Written task 1:
Answer these questions from the notes on extending mirrors:
(a) When a mirror created without '--nosync' is extended with the '--nosync' option, what must the 'm' attribute change to?
(b) Why must an inactive mirror not be allowed to skip resync?
(c) What kind of mirror can be used to simulate a mirror that is performing recovery?

Top of Document extract

4) The 'm' attribute must change to 'M' when extending a mirror created without
'--nosync' is extended with the '--nosync' option.  (See #3 examples above.)

5) An inactive mirror's sync percent cannot be determined definitively, so it
must not be allowed to skip resync.  Instead, the extend should ask the user if
they want to extend while performing a resync.
[EXAMPLE]# lvchange -an vg/lv
[EXAMPLE]# lvextend -L +5G vg/lv
  Extending 2 mirror images.
  Extending logical volume lv to 10.00 GiB
  vg/lv is not active.  Unable to get sync percent.
Do full resync of extended portion of vg/lv?  [y/n]: y
  Logical volume lv successfully resized

6) A mirror that is performing recovery (as opposed to an initial sync) - like
after a failure - is not allowed to extend with either an implicit or
explicit nosync option.  [You can simulate this with a 'corelog' mirror because
when it is reactivated, it must be recovered every time.]
[EXAMPLE]# lvcreate -m1 -L 5G -n lv vg --nosync --corelog
  WARNING: New mirror won't be synchronised. Don't read what you didn't write!

Bottom of Document extract
Top of Data to use

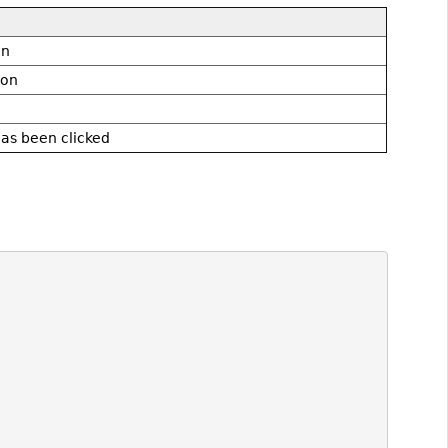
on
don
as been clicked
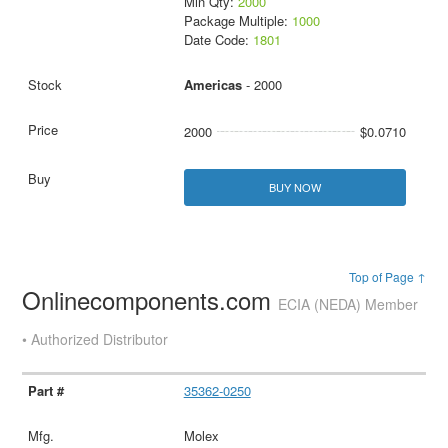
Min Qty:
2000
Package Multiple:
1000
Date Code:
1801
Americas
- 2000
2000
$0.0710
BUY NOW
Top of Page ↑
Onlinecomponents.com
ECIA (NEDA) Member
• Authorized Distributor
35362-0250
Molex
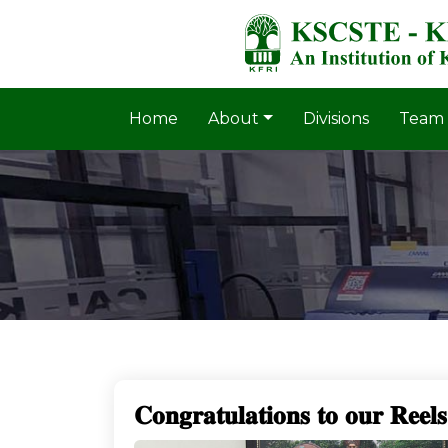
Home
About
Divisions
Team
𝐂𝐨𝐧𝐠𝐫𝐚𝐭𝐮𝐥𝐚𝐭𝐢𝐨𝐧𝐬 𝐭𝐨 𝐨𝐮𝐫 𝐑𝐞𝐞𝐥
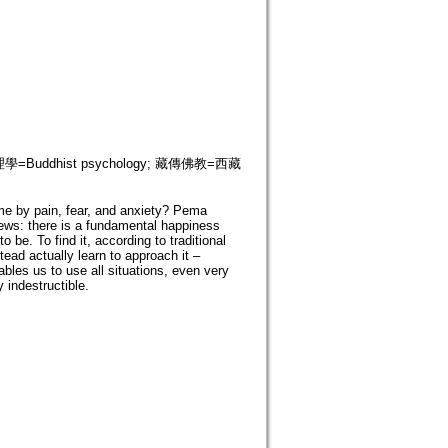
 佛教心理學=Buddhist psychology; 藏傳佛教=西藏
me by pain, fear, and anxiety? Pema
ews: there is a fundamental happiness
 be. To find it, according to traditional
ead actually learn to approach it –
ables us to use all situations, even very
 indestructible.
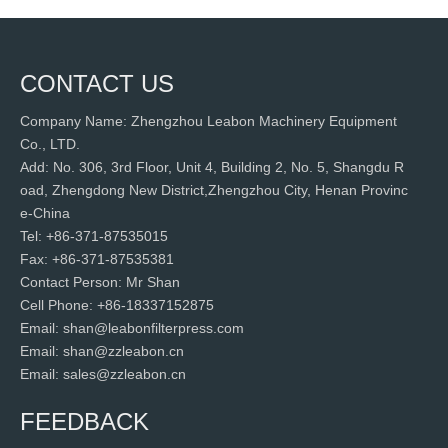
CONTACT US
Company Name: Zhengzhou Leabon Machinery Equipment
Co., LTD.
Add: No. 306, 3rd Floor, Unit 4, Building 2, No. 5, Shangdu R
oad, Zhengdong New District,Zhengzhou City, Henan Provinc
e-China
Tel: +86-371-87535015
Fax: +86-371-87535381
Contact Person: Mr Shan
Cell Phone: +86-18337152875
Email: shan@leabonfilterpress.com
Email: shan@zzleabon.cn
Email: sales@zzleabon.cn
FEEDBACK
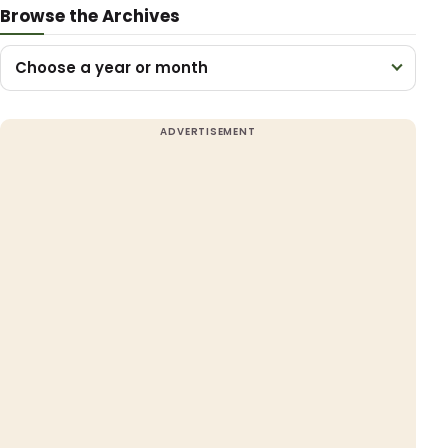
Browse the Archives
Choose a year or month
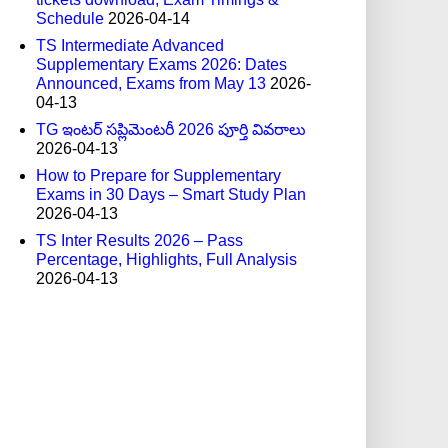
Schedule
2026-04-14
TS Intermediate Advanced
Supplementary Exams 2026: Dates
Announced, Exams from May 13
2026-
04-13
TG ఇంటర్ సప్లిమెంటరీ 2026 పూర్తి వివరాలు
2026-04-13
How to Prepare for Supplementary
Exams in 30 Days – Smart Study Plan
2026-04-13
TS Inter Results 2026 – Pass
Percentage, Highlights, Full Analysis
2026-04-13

Bottom of Data to use
Top of Data to use

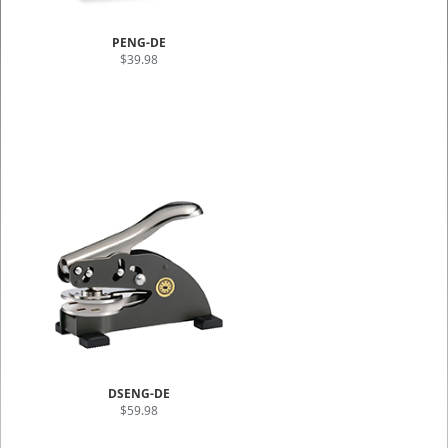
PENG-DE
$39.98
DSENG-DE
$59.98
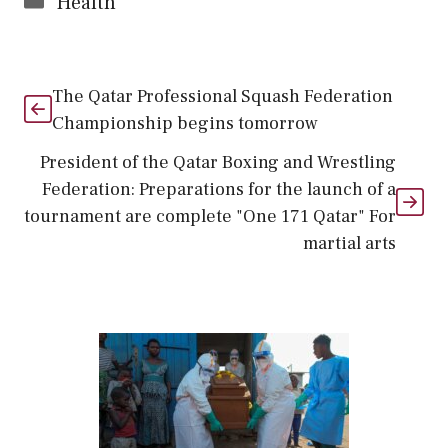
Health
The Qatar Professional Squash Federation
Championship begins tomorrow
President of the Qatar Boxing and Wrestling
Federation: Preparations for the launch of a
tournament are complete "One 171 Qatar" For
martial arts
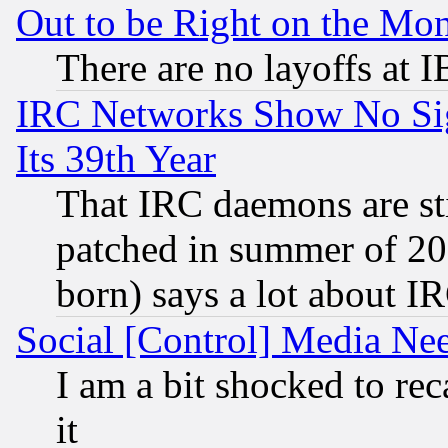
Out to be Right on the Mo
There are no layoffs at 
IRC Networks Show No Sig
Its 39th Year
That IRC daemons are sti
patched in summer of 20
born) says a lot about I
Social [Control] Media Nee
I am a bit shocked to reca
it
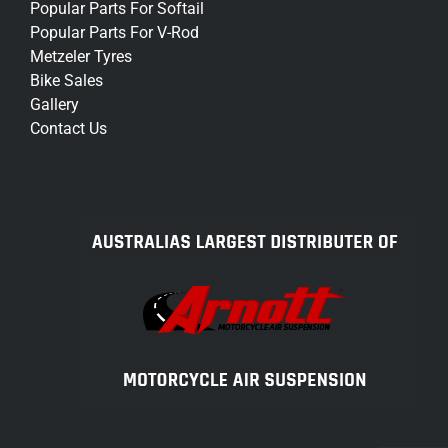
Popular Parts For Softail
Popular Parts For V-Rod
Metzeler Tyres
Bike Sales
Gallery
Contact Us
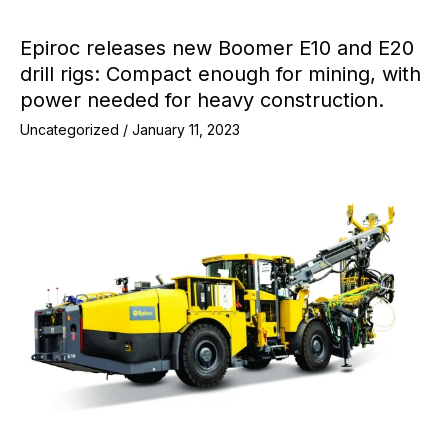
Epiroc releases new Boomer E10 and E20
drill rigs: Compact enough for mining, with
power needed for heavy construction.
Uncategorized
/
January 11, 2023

Bottom of Data to use

Written task 2: In the listing, convert the part that opens with the line containing "Out to be Right on the Mo" and closes with the line containing "January 11, 2023" into a Markdown table with the columns n and Line. Give each non-blank line a row number, and leave the pictures out.

Your response 1:
(a) 'M'
(b) Its sync percent cannot be determined definitively.
(c) A 'corelog' mirror

Your response 2:
| n | Line |
|---|---|
| 1 | Out to be Right on the Mo |
| 2 | There are no layoffs at  |
| 3 | IRC Networks Show No Sig |
| 4 | Its 39th Year |
| 5 | That IRC daemons are sti |
| 6 | patched in summer of 20 |
| 7 | born) says a lot about I |
| 8 | Social [Control] Media Nee |
| 9 | I am a bit shocked to reca |
| 10 | it |
| 11 | Popular Parts For Softail |
| 12 | Popular Parts For V-Rod |
| 13 | Metzeler Tyres |
| 14 | Bike Sales |
| 15 | Gallery |
| 16 | Contact Us |
| 17 | Epiroc releases new Boomer E10 and E20 |
| 18 | drill rigs: Compact enough for mining, with |
| 19 | power needed for heavy construction. |
| 20 | Uncategorized |
| 21 | / |
| 22 | January 11, 2023 |